* BRIEF: Within the material below, transcribe exactly the lines from the one holding "Rendered at 1241 by 1754 pixels." through the one holding "For every layout", keeping both ends and skipping the rest.

* DATA FOR REVIEW:

---*---

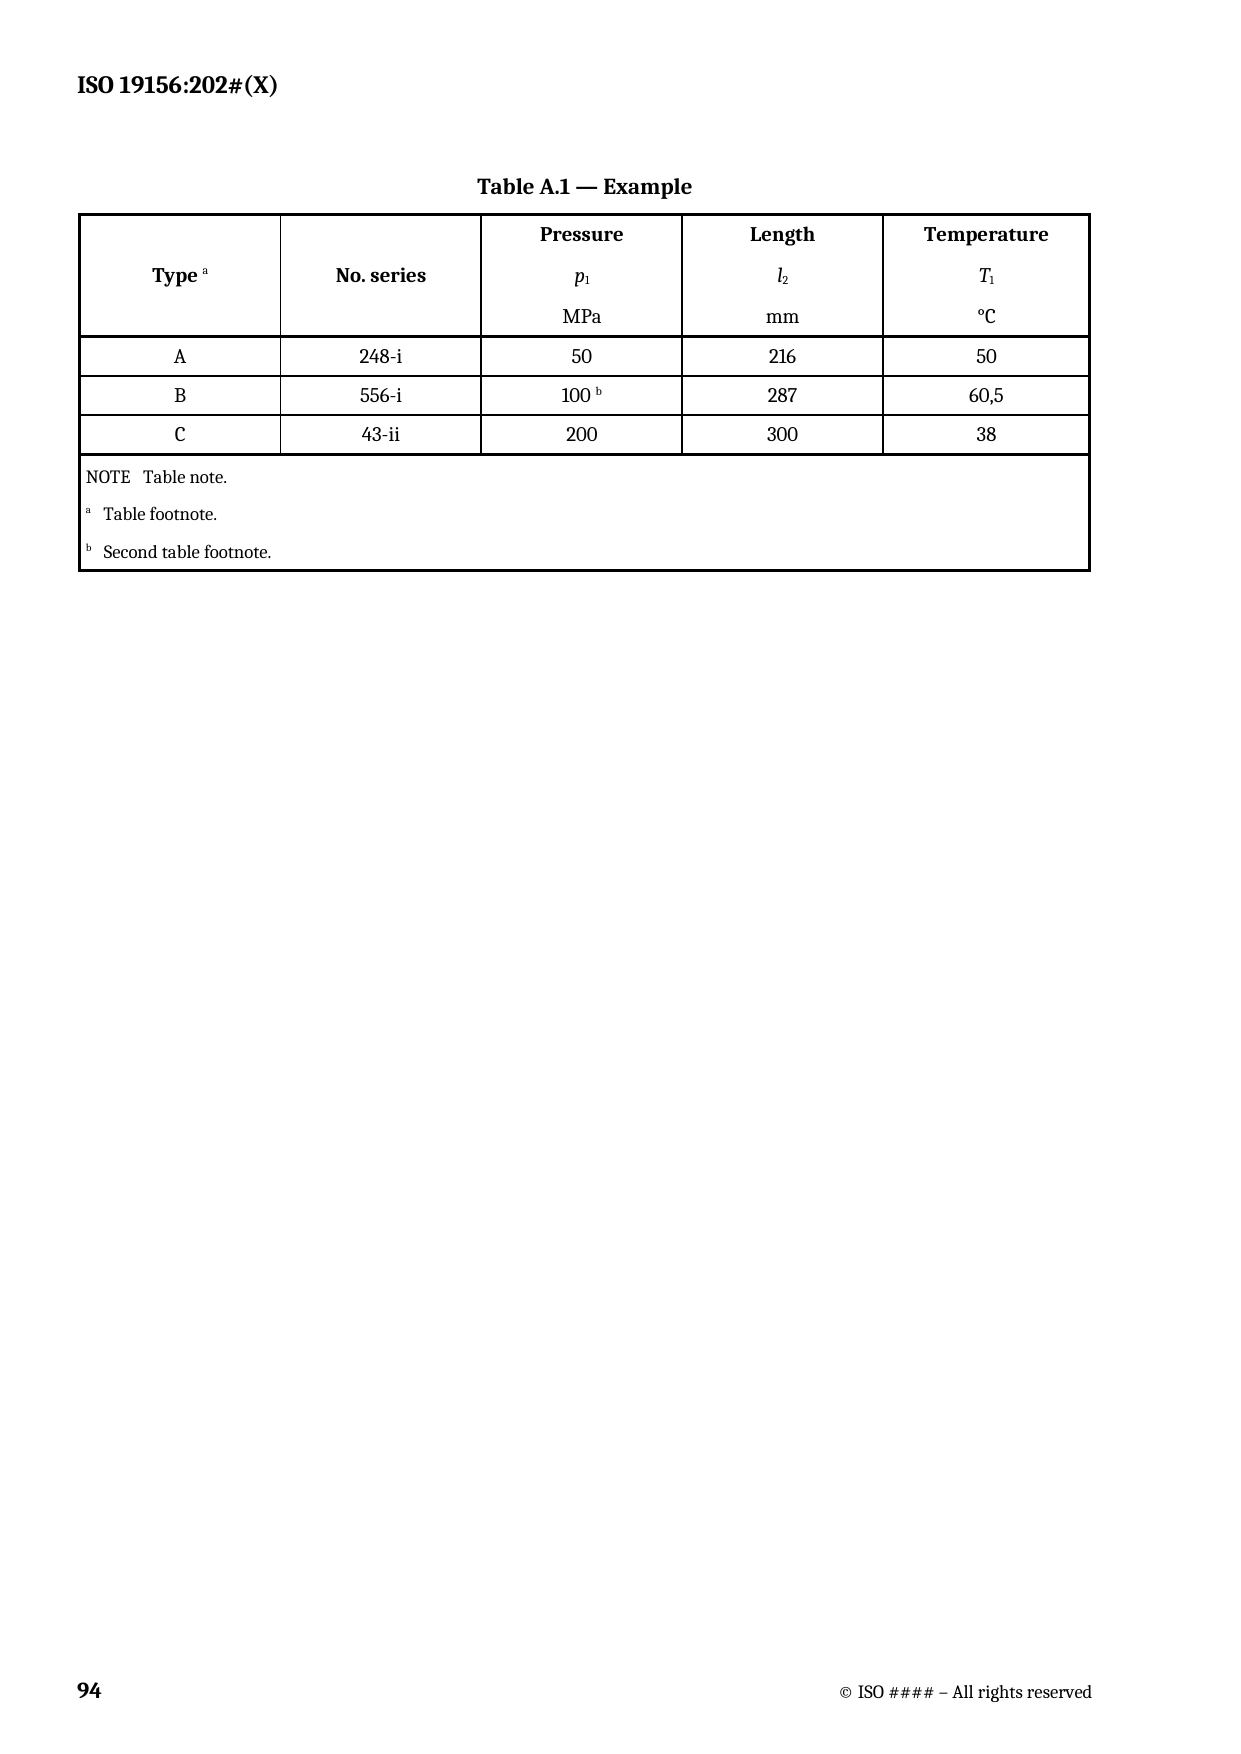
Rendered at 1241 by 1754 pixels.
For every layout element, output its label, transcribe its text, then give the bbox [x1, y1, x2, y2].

---*---

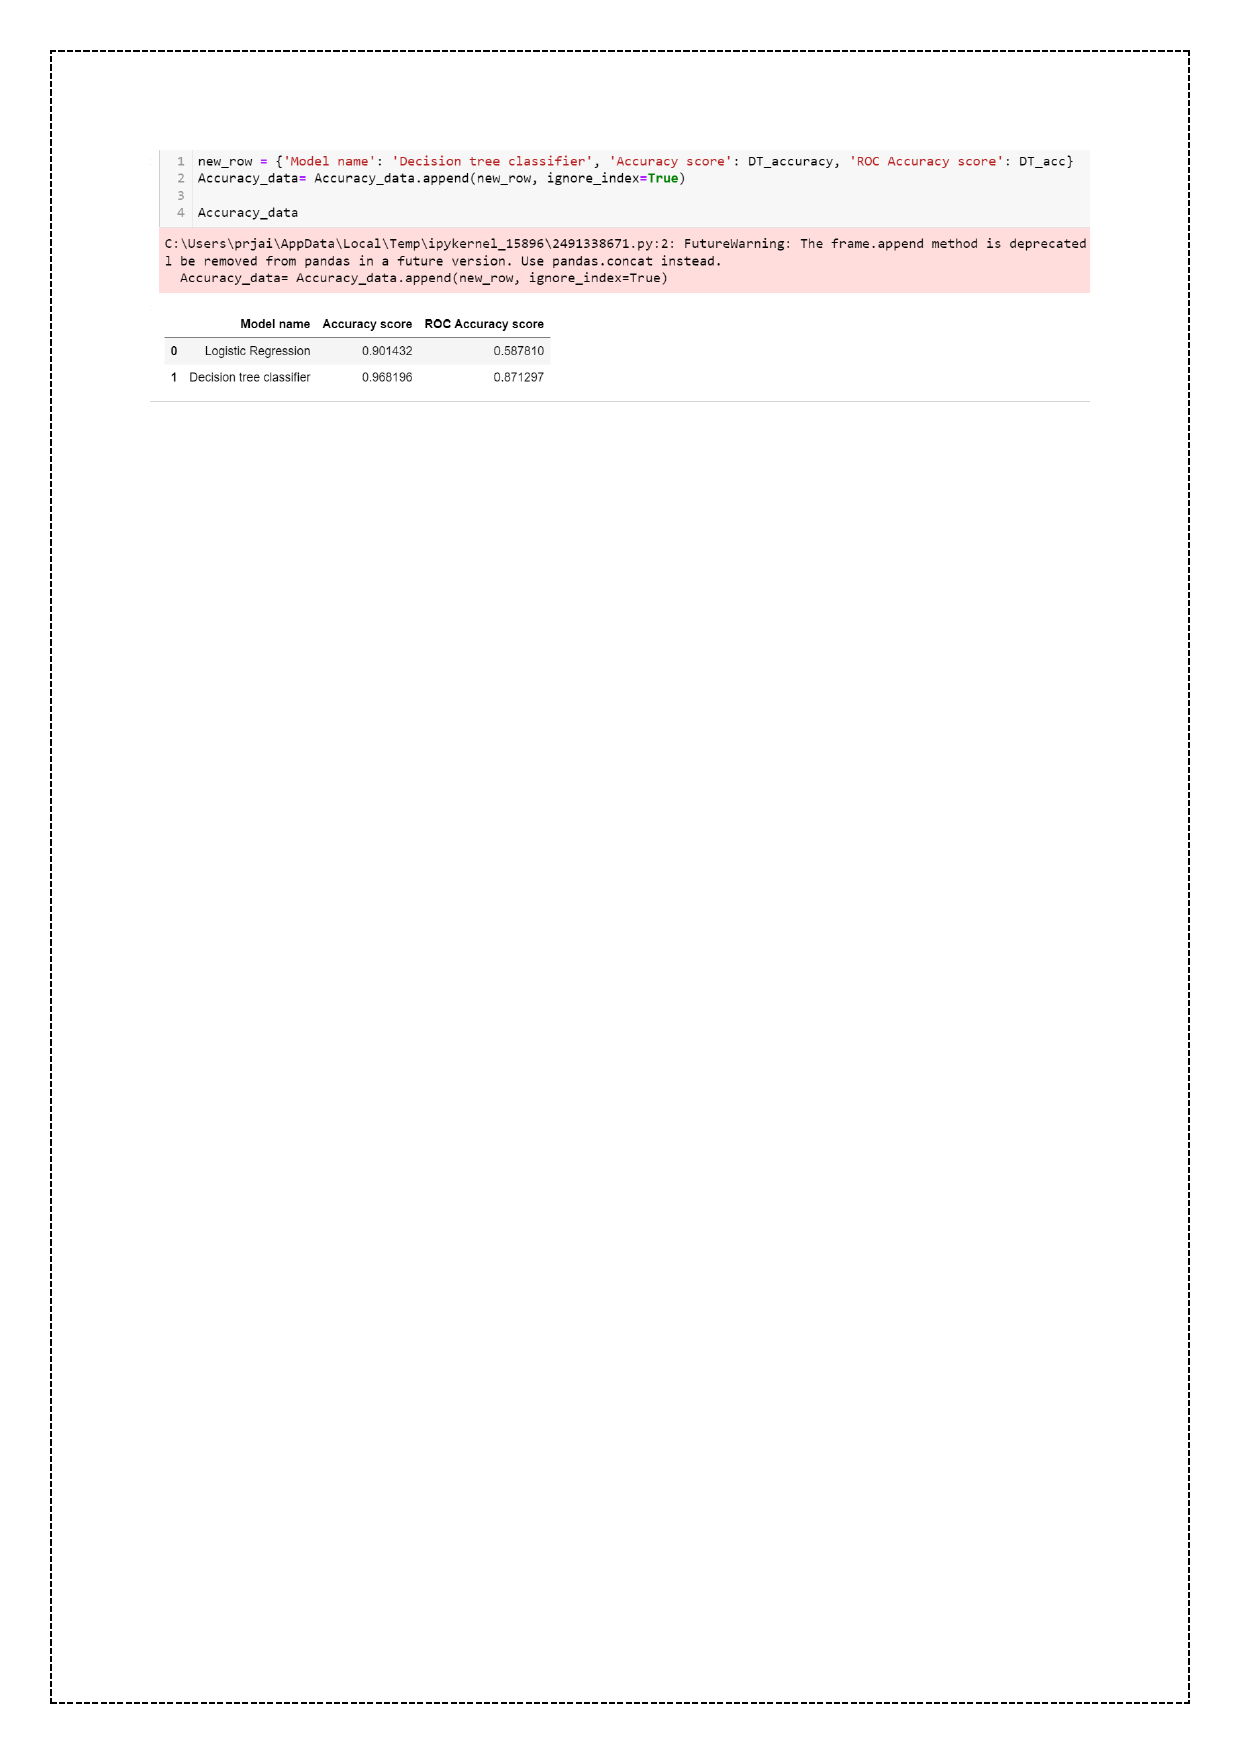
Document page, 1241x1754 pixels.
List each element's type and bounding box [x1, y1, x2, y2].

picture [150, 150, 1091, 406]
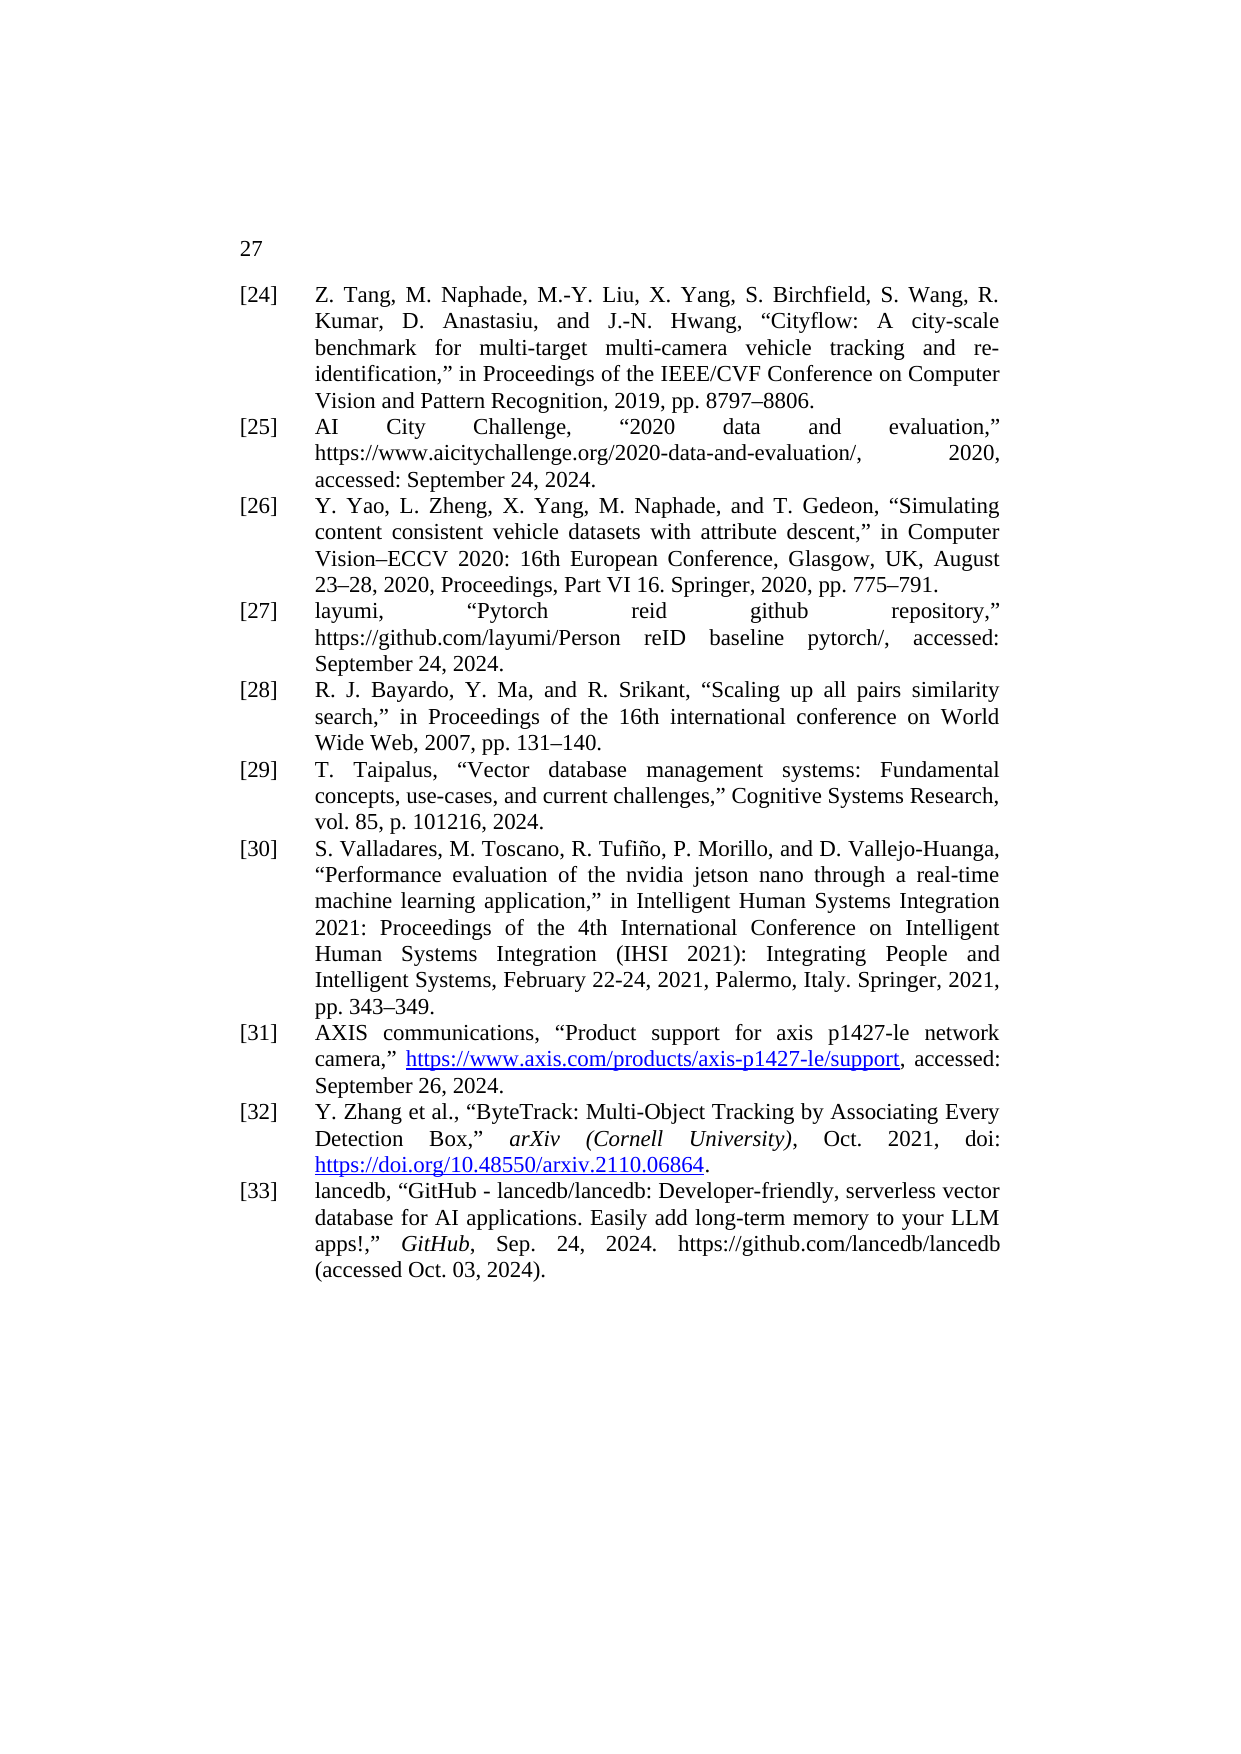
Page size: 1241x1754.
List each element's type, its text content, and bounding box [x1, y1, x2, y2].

---*---

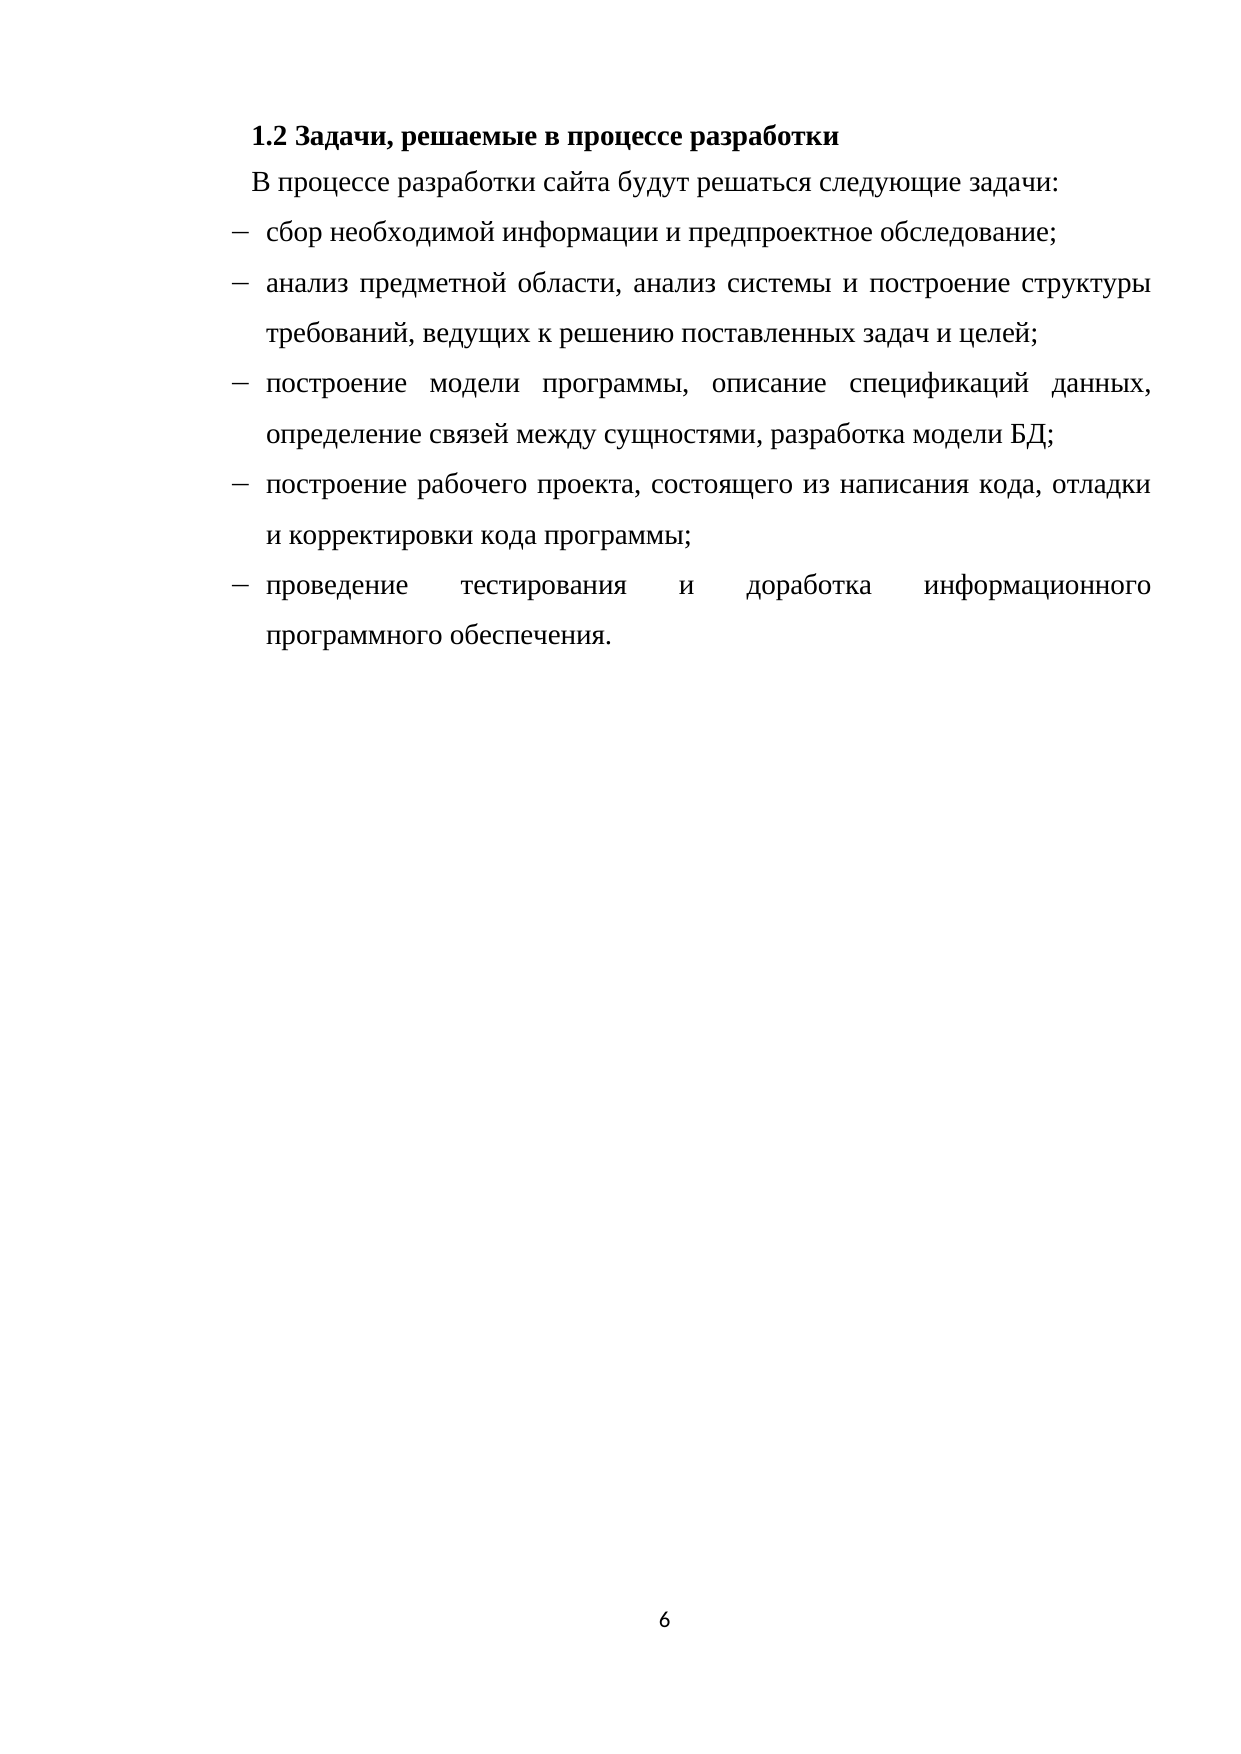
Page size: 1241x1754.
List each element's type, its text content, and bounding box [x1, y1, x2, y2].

---*---

* OUTPUT FOR THIS TASK:
Rendered at 1241 by 1754 pixels.
For every layout element, output its label, transcribe its text, then give the bbox [x1, y1, x2, y2].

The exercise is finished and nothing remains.